Source passage ::
Open Access Methodology article

YHap: a population model for probabilistic assignment of Y haplogroups from re-sequencing data

Fan Zhang14, Ruoyan Chen1, Dongbing Liu1, Xiaotian Yao1, Guoqing Li1, Yabin Jin1, Chang Yu1*, Yingrui Li1* and Lachlan JM Coin123*

Author Affiliations

1 BGI-shenzhen, Shenzhen, China

2 Institute for Molecular Bioscience, University of Queensland, Queensland, Australia

3 Department of Genomics of Complex Disease, School of Public Health, Imperial College, London, UK

4 Department of Computational Medicine and Bioinformatics, Medical School, University of Michigan, Ann Arbor, USA

For all author emails, please log on.

BMC Bioinformatics 2013, 14:331  doi:10.1186/1471-2105-14-331

Published: 19 November 2013



Y haplogroup analyses are an important component of genealogical reconstruction, population genetic analyses, medical genetics and forensics. These fields are increasingly moving towards use of low-coverage, high throughput sequencing. While there have been methods recently proposed for assignment of Y haplogroups on the basis of high-coverage sequence data, assignment on the basis of low-coverage data remains challenging.


We developed a new algorithm, YHap, which uses an imputation framework to jointly predict Y chromosome genotypes and assign Y haplogroups using low coverage population sequence data. We use data from the 1000 genomes project to demonstrate that YHap provides accurate Y haplogroup assignment with less than 2x coverage.


Borrowing information across multiple samples within a population using an imputation framework enables accurate Y haplogroup assignment.

Work instructions :: Copy the YHap article word for word, beginning at the words "3 Department of" and stopping after "please log on.".

Source material ::

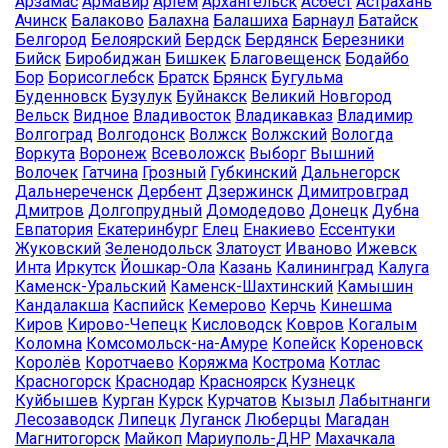
Арзамас
Армавир
Артём
Архангельск
Асбест
Астрахань
Ачинск
Балаково
Балахна
Балашиха
Барнаул
Батайск
Белгород
Белоярский
Бердск
Бердянск
Березники
Бийск
Биробиджан
Бишкек
Благовещенск
Бодайбо
Бор
Борисоглебск
Братск
Брянск
Бугульма
Буденновск
Бузулук
Буйнакск
Великий Новгород
Вельск
Видное
Владивосток
Владикавказ
Владимир
Волгоград
Волгодонск
Волжск
Волжский
Вологда
Воркута
Воронеж
Всеволожск
Выборг
Вышний
Волочек
Гатчина
Грозный
Губкинский
Дальнегорск
Дальнереченск
Дербент
Дзержинск
Димитровград
Дмитров
Долгопрудный
Домодедово
Донецк
Дубна
Евпатория
Екатеринбург
Елец
Енакиево
Ессентуки
Жуковский
Зеленодольск
Златоуст
Иваново
Ижевск
Инта
Иркутск
Йошкар-Ола
Казань
Калининград
Калуга
Каменск-Уральский
Каменск-Шахтинский
Камышин
Кандалакша
Каспийск
Кемерово
Керчь
Кинешма
Киров
Кирово-Чепецк
Кисловодск
Ковров
Когалым
Коломна
Комсомольск-на-Амуре
Копейск
Кореновск
Королёв
Коротчаево
Коряжма
Кострома
Котлас
Красногорск
Краснодар
Красноярск
Кузнецк
Куйбышев
Курган
Курск
Курчатов
Кызыл
Лабытнанги
Лесозаводск
Липецк
Луганск
Люберцы
Магадан
Магнитогорск
Майкоп
Мариуполь-ДНР
Махачкала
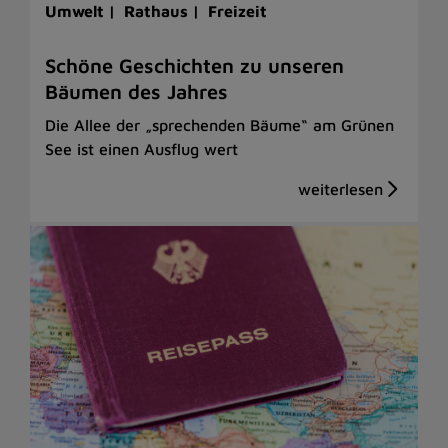
Umwelt |
Rathaus |
Freizeit
Schöne Geschichten zu unseren
Bäumen des Jahres
Die Allee der „sprechenden Bäume“ am Grünen
See ist einen Ausflug wert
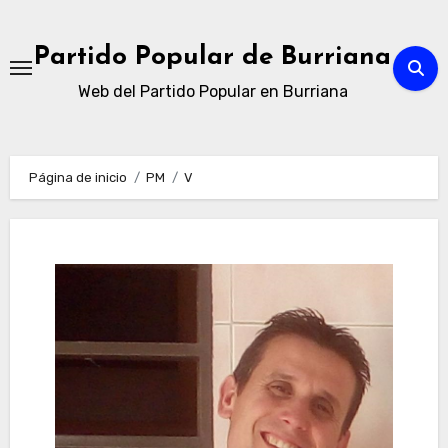
Ir
al
Partido Popular de Burriana
contenido
Web del Partido Popular en Burriana
Página de inicio
PM
V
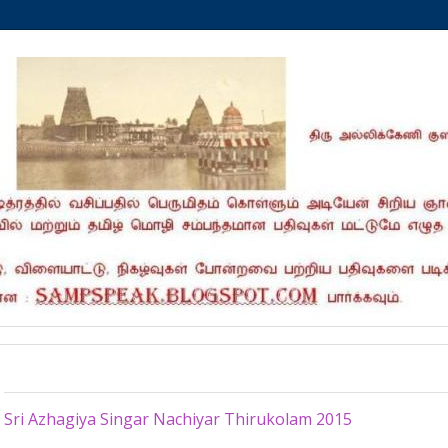
Tuesday, June 30, 2015
Sri Azhagiya Singar Nachiyar Thirukolam 2015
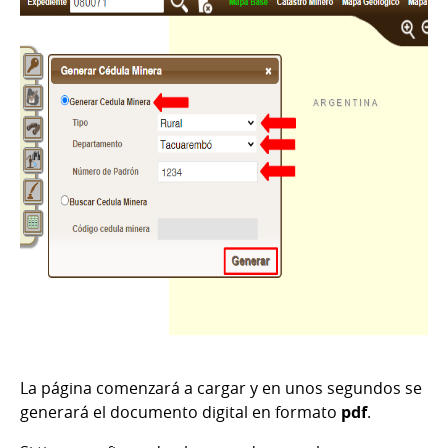
La página comenzará a cargar y en unos segundos se
generará el documento digital en formato
pdf
.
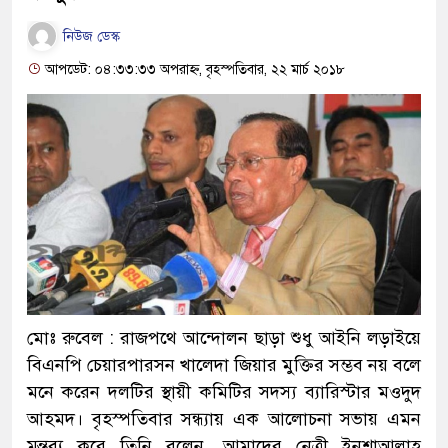
নিউজ ডেস্ক
আপডেট: ০৪:৩৩:৩৩ অপরাহ্ন, বৃহস্পতিবার, ২২ মার্চ ২০১৮
মোঃ রুবেল : রাজপথে আন্দোলন ছাড়া শুধু আইনি লড়াইয়ে
বিএনপি চেয়ারপারসন খালেদা জিয়ার মুক্তির সম্ভব নয় বলে
মনে করেন দলটির স্থায়ী কমিটির সদস্য ব্যারিস্টার মওদুদ
আহমদ। বৃহস্পতিবার সন্ধ্যায় এক আলোচনা সভায় এমন
মন্তব্য করে তিনি বলেন, আমাদের নেত্রী ইনশাআল্লাহ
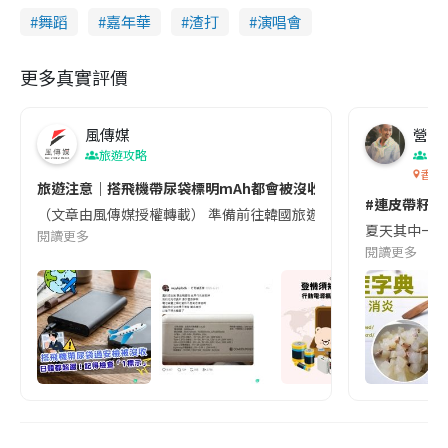
舞蹈
嘉年華
渣打
演唱會
更多真實評價
風傳媒
營養教
旅遊攻略
生
香港
旅遊注意｜搭飛機帶尿袋標明mAh都會被沒收😱出發前切記檢查「1
#連皮帶籽都
（文章由風傳媒授權轉載） 準備前往韓國旅遊的民眾，近期要特別留
夏天其中一種時
閱讀更多
閱讀更多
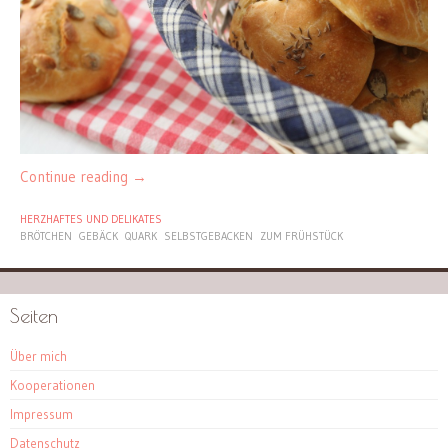
Continue reading
→
HERZHAFTES UND DELIKATES
BRÖTCHEN
GEBÄCK
QUARK
SELBSTGEBACKEN
ZUM FRÜHSTÜCK
Seiten
Über mich
Kooperationen
Impressum
Datenschutz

Problem solution ::
3 Department of Genomics of Complex Disease, School of Public Health, Imperial College, London, UK

4 Department of Computational Medicine and Bioinformatics, Medical School, University of Michigan, Ann Arbor, USA

For all author emails, please log on.